Required work> Report each line of the records below that contains the word "Pack".

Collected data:
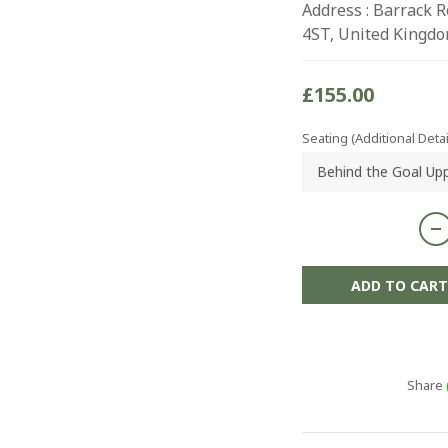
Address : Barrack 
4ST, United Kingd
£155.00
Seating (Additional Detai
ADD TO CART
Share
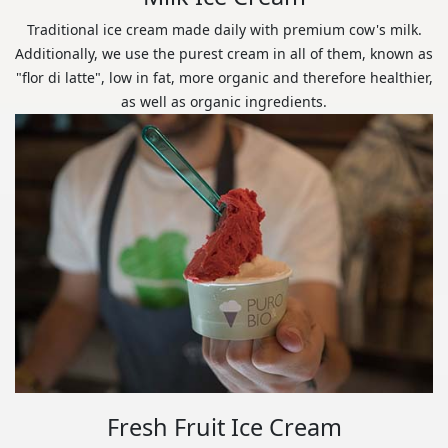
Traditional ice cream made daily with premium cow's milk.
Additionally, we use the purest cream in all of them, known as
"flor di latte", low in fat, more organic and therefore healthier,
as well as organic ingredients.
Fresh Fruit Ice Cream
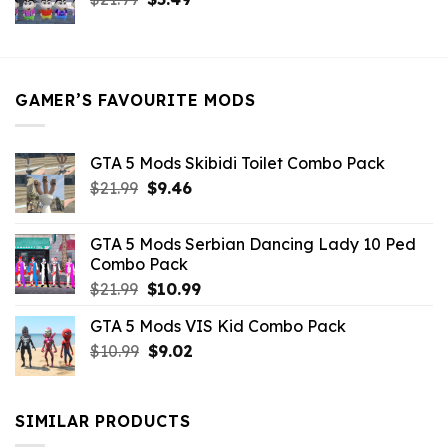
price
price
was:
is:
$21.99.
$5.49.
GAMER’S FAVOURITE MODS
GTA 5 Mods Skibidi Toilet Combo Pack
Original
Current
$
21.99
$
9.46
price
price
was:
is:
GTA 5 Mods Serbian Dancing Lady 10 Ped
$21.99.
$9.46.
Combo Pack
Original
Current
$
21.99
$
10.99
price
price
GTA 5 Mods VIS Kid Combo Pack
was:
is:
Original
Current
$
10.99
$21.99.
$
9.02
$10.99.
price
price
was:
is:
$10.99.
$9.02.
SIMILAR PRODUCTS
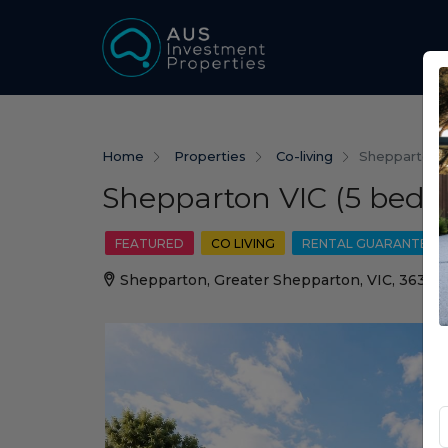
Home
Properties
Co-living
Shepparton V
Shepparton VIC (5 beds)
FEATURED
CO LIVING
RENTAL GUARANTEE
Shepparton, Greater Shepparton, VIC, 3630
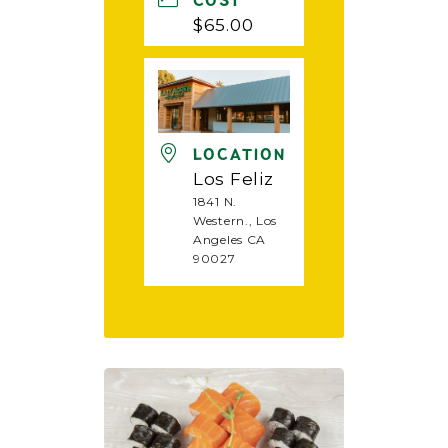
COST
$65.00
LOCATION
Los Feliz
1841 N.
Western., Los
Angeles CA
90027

Answer box>
GTA 5 Mods Skibidi Toilet Combo Pack
Combo Pack
GTA 5 Mods VIS Kid Combo Pack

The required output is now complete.